Siz buna “İslam Alemi Kazanı“ da diyebilirsiniz.

Hikayesini sonraya bırakalım.

İslam aleminde yaşananlar konusunda iki ayrı görüş var.

Bir grup Batı`yı, yani dışarıyı suçluyor ve bugün İslam aleminde yaşanan savaşların, ölümlerin, zulümlerin, geri kalmışlıkların ve içinde bulunduğumuz bilimum fitnelerin arkasında Batı olduğunu söylüyor.

Bu suçlamalarda bulunanlar içeriyi, iç sebepleri görmüyorlar. Bu görüşte olanların bir kısmı, kendilerinin de ortaya çıkan sonuçların bir sebebi olduğu gerçeğini örtmeye ve unutturmaya çalışanlardır.
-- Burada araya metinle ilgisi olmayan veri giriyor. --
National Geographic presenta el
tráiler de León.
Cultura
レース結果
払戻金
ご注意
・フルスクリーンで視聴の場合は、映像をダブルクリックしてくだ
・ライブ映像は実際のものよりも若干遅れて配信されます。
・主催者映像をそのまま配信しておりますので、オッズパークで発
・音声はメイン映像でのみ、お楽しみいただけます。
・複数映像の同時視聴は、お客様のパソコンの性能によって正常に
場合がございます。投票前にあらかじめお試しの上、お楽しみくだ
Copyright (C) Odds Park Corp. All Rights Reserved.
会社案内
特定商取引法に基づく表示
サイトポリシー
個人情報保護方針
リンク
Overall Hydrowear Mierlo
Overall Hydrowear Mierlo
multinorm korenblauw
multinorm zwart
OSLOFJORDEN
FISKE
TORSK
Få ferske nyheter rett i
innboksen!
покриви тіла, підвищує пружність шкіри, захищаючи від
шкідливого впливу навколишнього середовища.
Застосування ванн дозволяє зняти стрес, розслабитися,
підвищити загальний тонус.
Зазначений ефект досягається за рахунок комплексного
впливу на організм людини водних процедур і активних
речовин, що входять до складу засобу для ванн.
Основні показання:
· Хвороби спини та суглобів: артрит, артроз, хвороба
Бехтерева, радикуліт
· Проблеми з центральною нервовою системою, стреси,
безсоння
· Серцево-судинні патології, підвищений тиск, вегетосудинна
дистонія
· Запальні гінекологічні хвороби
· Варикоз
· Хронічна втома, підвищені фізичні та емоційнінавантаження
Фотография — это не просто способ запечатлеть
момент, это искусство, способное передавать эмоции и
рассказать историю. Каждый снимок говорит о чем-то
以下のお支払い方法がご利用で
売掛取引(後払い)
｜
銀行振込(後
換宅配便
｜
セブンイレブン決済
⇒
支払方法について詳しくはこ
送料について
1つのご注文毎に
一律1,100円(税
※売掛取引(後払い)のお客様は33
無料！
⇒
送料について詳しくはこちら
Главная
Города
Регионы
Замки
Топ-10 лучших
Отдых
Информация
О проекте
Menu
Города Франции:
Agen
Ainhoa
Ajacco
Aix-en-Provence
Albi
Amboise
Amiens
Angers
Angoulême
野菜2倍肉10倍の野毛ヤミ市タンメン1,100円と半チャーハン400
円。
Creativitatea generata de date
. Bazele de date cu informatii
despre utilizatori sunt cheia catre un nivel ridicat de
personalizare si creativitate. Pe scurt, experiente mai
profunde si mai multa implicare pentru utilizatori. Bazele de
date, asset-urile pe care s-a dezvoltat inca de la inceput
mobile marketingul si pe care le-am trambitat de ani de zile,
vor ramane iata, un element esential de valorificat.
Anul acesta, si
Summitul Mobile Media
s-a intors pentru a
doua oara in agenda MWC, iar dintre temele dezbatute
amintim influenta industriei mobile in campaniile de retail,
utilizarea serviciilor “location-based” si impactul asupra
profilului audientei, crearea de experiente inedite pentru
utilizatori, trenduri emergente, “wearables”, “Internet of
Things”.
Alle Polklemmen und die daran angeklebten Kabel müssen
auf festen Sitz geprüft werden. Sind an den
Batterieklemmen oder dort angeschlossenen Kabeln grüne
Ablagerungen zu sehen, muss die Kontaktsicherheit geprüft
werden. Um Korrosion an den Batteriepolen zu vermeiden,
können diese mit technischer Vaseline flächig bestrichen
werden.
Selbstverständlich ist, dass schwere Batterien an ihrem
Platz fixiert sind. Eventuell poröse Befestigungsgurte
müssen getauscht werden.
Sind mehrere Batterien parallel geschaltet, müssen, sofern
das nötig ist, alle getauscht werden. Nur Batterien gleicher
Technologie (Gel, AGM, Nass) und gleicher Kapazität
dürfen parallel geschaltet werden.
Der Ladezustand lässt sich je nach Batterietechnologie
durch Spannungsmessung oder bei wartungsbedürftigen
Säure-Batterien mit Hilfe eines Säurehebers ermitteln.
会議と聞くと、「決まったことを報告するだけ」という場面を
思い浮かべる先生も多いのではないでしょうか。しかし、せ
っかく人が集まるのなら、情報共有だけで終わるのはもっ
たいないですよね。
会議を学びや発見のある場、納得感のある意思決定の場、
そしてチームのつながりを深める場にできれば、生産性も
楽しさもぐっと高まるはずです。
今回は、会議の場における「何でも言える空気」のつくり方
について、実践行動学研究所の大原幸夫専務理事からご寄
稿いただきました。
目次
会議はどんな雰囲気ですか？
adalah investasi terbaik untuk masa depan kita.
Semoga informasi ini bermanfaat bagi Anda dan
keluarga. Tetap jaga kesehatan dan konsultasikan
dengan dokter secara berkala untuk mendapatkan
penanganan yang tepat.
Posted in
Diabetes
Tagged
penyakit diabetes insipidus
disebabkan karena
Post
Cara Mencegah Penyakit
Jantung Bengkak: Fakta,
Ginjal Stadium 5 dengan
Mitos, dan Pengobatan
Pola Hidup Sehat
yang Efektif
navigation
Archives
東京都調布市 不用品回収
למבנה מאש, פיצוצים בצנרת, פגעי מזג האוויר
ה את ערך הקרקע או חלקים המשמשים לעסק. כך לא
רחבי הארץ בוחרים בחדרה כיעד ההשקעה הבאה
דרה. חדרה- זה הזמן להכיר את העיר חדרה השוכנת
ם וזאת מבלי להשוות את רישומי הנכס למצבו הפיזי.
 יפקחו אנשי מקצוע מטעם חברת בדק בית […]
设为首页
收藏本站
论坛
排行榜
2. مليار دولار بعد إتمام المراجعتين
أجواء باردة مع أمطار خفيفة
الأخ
İster samimi isterse art niyetli olsun, bu yaklaşım yaralarımızı içerden tedavi etmemizi engelliyor. Dertlerimize içerden deva bulmayı, sorunlarımıza içerden çözüm üretmeyi zorlaştırıyor. İmkansız hale getiriyor.

İkinci grup ise, İslam aleminin içinde bulunduğu durumlar ve yaşadıkları ile ilgili tamamen Müslümanları, yani içeriyi suçluyor. Bunu yapanların bir kısmı, Batı ile –ya organik ya da ideolojik göbek bağı ile- ilişkili olanlardır. Bunlar cepten ve gönülden bağlı oldukları Batı`yı perdelemek için bilinçli olarak sadece Müslümanları suçluyorlar. Bunlarla aynı fikirde olan bir kısım samimi insanlar ve Müslümanlar da içerdeki yanlışlara ve aşırılıklara kızıp, tepkisel olarak böyle bir yargıya varıyorlar.

Hakikatte ise, İslam aleminin yaşadıklarında hem Batı`nın payı var, hem de İslam Alemi`nin kendi suçu var. Birinin varlığı diğerini perdelememeli. Tıpkı insanın işlediği günahlarda şeytanın rolünün oluşundan dolayı, sadece şeytan lanetlenemeyeceği ve şeytanın varlığının insana mazeret olamayacağı; suç işleyenin de insanın kendisi olmasının, şeytanın varlığını ve rolünü ortadan kaldırmayacağı gibi.

Anlaşılsın diye böyle bir örnek verdim ama durum bundan farklı tabi.

Evveliyata gidip tarihi süreci sebep sonuç bağlamında doğru ele almazsak, tavuk mu yumurtadan çıktı, yumurta mı tavuktan çıktı gibi bir ikilem ve anlamsız ve kısırdöngü bir tartışma çıkıyor ortaya.

Toptancı yaklaşmadan konuyu ele alırsak, hem tavuğun yumurtadan, hem de yumurtanın tavuktan çıktığını göreceğiz.

Ancak bu yaklaşımla, hem Batı`yı hem de İslam Alemi`nin bataklıklarını görmüş oluruz.

Gelelim hikayemize:        

Ziyaretçinin biri cehennemi dolaşıyormuş. Bakmış ki her taraf kazan, içleri zift dolu, herbirinin üstünde de; Fransız kazanı, Alman kazanı, İtalyan kazanı, Japon kazanı gibi etiketler varmış. Her kazanın başında, elinde koca sopasıyla bir zebani duruyormuş. Bu durum ziyaretçinin dikkatini çekmiş kendisini gezdiren rehbere sormuş:

- Bu zebaniler, kazanların başında niye bekliyor?

Rehber cevap vermiş:

- Bazen biri kazanlardaki ziftten kafasını çıkarmak istiyor, o zaman zebani elindeki sopayla kafasına vurup geri sokuyor.

Başında hiç zebani olmayan bir kazan görünce, çok şaşıran ziyaretçi yine sormuş:

- Niye bu kazanın başında hiç zebani yok?

Rehber yine cevap vermiş:

- O Türk kazanı, zebaniye gerek yok ki; biri kafasını çıkarır çıkarmaz, aşağıdan çekiyorlar zaten.

Sadece Türkiye`de değil, bütün İslam Alemi`nde bugün içinde bulunduğu cehennemden kurtulmak isteyen(ler)i, içerden birileri cehennemin içine geri çekiyor maalesef.